A ex-repórter do Super Pop aguardará o recurso da sentença em liberdade.

Já são cinco meses em prisão preventiva (penitenciária de Tupi Paulista) desde que Luana foi encontrada, foragida em uma casa da família em Ilha Bela, depois de denunciada na Operação Ethos, da Polícia Civil com o Ministério Público, que descobriu um departamento jurídico do PCC, chamado de Sintonia dos Gravatas ou Célula R. O que faziam? Prestavam serviços de advocacia e algumas tarefas ilícitas, como o clássico leva e traz de informações entre presos e outros membros da fação.

A sentença do juiz Gabriel Medeiros, da 1º Vara da Comarca de Presidente Venceslau, estabeleceu uma pena mais amena para a ex repórter. Outros seis réus, que responderam ao mesmo processo, pegaram entre oito e onze anos e meio de reclusão, em regime fechado.

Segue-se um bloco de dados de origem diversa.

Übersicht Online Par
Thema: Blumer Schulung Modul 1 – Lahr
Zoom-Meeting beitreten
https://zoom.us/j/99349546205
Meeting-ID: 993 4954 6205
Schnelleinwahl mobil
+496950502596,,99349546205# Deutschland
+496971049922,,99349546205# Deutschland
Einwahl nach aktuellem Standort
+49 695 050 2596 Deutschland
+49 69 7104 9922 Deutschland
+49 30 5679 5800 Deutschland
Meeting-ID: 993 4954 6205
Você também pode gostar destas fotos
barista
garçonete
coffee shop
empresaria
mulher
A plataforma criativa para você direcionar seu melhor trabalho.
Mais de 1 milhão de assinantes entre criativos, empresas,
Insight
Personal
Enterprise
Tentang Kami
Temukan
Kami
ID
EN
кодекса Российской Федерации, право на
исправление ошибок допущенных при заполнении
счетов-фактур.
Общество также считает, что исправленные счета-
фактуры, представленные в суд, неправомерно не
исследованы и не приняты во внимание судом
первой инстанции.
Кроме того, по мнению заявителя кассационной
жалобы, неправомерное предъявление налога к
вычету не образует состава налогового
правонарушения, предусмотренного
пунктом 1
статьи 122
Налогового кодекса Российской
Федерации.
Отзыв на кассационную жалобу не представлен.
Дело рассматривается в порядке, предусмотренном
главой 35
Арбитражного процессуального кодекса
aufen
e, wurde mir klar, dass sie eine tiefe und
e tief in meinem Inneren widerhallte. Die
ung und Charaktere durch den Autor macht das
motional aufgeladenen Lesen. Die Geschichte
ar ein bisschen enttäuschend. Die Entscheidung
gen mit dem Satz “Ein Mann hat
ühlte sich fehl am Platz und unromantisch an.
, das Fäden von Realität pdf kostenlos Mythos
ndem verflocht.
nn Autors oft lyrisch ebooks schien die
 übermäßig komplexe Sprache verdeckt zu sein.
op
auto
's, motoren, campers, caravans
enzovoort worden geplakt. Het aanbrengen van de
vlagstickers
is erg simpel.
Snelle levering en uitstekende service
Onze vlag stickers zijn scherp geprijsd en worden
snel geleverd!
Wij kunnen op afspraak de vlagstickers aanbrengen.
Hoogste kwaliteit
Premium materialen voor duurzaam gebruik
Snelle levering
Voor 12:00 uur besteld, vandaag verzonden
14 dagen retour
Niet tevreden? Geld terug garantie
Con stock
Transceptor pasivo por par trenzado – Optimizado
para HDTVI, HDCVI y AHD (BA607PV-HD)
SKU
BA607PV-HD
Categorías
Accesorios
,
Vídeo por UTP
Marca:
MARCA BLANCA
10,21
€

“Entendemos que a pena da Luana foi satisfatória porque a participação dela na organização foi por um período bem menor que outros [réus]. Temos ações com maior importância do que a conduta dela. Ela trabalhou por pouco mais de um mês e nunca visitou presos”,  Promotor Lincoln Gakiya, do Grupo de Apoio ao Crime Organizado, do Ministério Público

Apenas entre os denunciados nessa operação, 35 réus denunciados já foram condenados, uma pessoa foi absolvida e outras 18 aguardam julgamento.

Provas conta Luana:

Mensagens de e-mail trocadas entre ela e duas gestoras da célula apontam que a advogada participou do núcleo por 45 dias, entre agosto a outubro de 2015. Identificada com o codinome doutora Carla e R35, recebeu contas de e-mail e números de telefones para falar com os líderes.

O que ela fez?

Vistoriou processos, foi cinco vezes ao fórum e alimentou planilhas. Pelo serviço, recebeu R$ 1.667,00 reais de honorários. Apesar da advogada afirmar que Luana não sabia que atuava em favor da organização criminosa, o juiz Gabriel Medeiros desacreditou a versão e decretou:

“Ficou demonstrado que a acusada Luana passou a integrar a organização criminosa, tendo contribuído para o seu crescimento. Além de conhecer pessoalmente a principal gestora da organização criminosa, as provas revelaram que a acusada tinha ciência dos protocolos de segurança, tanto que usava nome diverso do seu, era identificada por código (…) O sigilo e protocolos adotados pela ré não podem ser tidos como aqueles inerentes ao trabalho de advogado, sequer podem ser aceitos em qualquer trabalho lícito.”

Essa história tem um detalhe curioso: o salário inicial combinado era de cinco mil reais, mas a grana veio menor pois Luana se recusou em produzir uma peça jurídica, alegando dificuldade na sua elaboração. foi também esse o motivo do seu desligamento da célula de advogados.

Quem é Luana?

A ex repórter do Superpop é de uma família de classe média. Estudou direito na Faap (Fundação Armando Alvares Penteado) e fez curso de teatro. O período em que integrou a célula R, coincide com o que ela trabalhou na RedeTV! Na mesma época, ainda conciliava um emprego na área jurídica de uma empresa de engenharia.